WORK REQUEST> Reproduce the lines word for word, starting with the line that contains "RELATED POSTS" and going on through the line that contains "Apartamentos Para Venda em Proença A", but leave the pictures out of your answer.

EXTRACTED DATA>

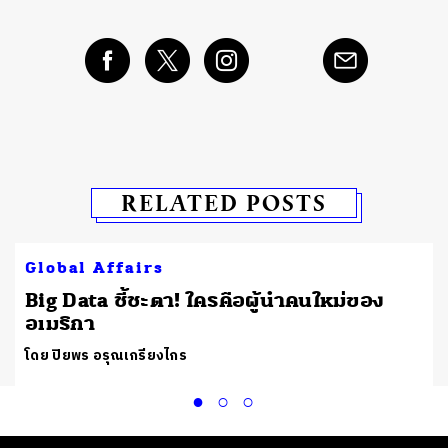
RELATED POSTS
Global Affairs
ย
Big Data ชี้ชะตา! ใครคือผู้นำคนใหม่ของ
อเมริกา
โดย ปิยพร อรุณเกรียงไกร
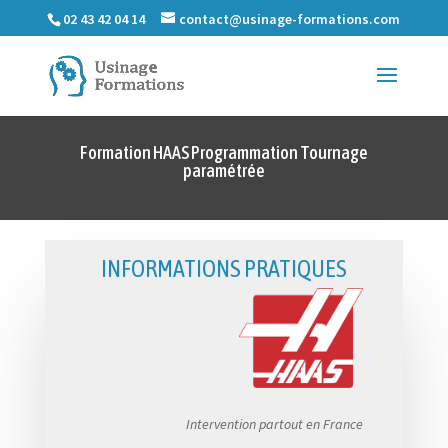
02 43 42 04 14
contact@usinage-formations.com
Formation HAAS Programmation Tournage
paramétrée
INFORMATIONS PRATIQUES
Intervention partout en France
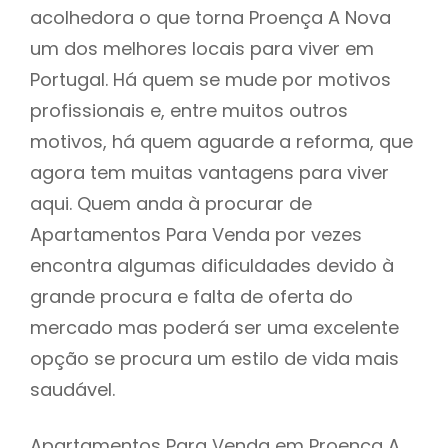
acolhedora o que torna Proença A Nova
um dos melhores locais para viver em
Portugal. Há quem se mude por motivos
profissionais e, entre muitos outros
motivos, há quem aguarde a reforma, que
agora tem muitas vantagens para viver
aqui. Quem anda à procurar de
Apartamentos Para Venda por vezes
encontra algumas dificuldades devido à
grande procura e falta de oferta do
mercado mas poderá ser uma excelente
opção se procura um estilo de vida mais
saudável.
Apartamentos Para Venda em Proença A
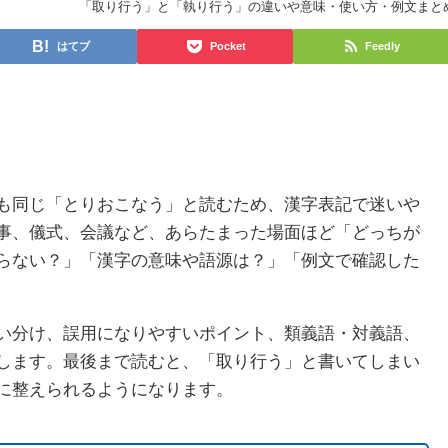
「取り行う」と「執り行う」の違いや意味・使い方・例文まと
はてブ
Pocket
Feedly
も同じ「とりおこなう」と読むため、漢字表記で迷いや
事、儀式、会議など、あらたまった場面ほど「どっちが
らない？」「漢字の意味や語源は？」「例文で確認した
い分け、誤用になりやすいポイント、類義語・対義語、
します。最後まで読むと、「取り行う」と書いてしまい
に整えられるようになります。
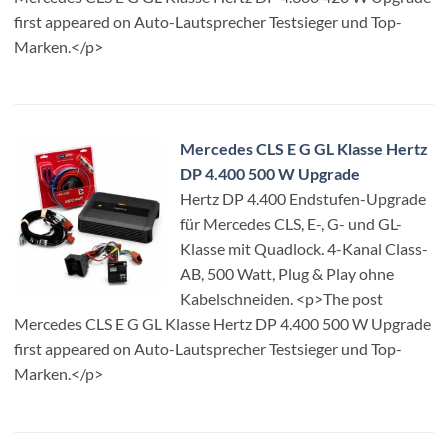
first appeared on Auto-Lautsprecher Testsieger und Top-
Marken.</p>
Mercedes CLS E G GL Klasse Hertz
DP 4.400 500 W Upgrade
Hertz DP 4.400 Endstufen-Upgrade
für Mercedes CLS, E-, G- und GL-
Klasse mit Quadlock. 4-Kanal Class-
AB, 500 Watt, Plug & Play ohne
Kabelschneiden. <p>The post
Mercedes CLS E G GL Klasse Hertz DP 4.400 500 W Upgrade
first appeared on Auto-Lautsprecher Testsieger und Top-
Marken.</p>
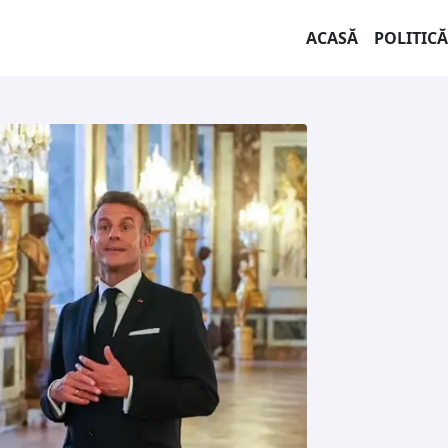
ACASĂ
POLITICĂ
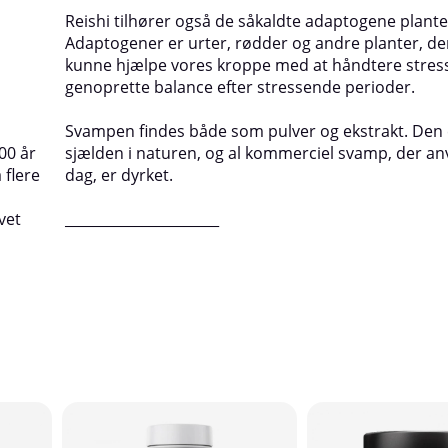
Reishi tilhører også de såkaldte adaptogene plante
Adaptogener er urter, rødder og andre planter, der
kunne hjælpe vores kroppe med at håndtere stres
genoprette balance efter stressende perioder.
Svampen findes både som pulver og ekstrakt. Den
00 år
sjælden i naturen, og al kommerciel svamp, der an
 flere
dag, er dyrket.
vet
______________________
* * *
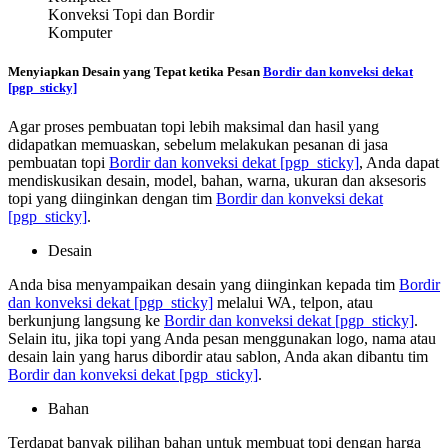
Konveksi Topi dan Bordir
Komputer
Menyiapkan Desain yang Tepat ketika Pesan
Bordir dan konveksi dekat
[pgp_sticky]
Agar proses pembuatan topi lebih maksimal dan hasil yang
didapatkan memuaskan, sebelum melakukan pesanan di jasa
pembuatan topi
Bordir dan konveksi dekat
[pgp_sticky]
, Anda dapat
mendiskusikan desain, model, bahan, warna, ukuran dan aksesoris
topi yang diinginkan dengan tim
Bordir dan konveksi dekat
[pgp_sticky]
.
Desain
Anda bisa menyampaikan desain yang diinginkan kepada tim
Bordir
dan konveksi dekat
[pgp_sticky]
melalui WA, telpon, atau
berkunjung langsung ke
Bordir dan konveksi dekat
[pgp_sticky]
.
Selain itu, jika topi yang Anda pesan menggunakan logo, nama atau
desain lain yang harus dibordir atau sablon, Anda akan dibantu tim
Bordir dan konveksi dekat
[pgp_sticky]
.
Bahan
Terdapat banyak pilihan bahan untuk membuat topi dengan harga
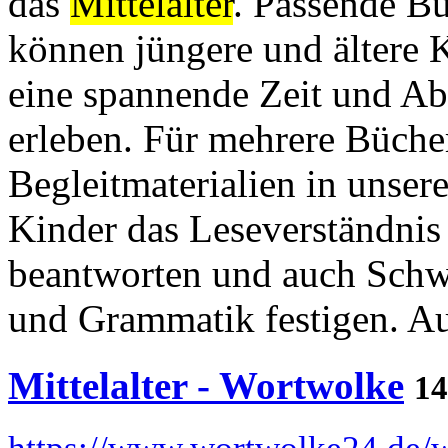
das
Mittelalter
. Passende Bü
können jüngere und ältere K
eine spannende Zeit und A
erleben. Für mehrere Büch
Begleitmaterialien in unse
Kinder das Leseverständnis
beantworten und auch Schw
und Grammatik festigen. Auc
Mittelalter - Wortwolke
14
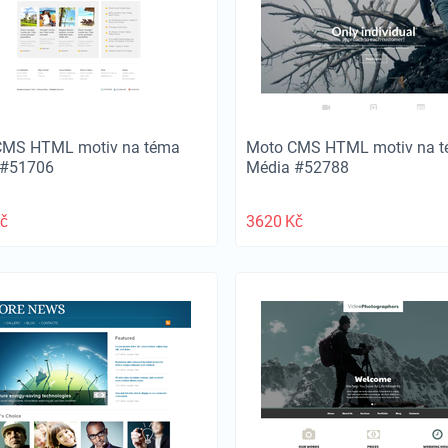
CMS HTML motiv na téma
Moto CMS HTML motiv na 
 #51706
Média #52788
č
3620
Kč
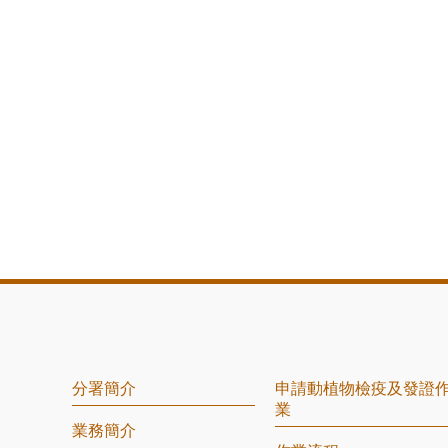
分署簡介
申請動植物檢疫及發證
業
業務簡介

ANSWER SECTION>
RELATED POSTS
Global Affairs
ย
Big Data ชี้ชะตา! ใครคือผู้นำคนใหม่ของ
อเมริกา
โดย ปิยพร อรุณเกรียงไกร
02 43 42 04 14
contact@usinage-formations.com
Formation HAAS Programmation Tournage
paramétrée
INFORMATIONS PRATIQUES
Intervention partout en France
acolhedora o que torna Proença A Nova
um dos melhores locais para viver em
Portugal. Há quem se mude por motivos
profissionais e, entre muitos outros
motivos, há quem aguarde a reforma, que
agora tem muitas vantagens para viver
aqui. Quem anda à procurar de
Apartamentos Para Venda por vezes
encontra algumas dificuldades devido à
grande procura e falta de oferta do
mercado mas poderá ser uma excelente
opção se procura um estilo de vida mais
saudável.
Apartamentos Para Venda em Proença A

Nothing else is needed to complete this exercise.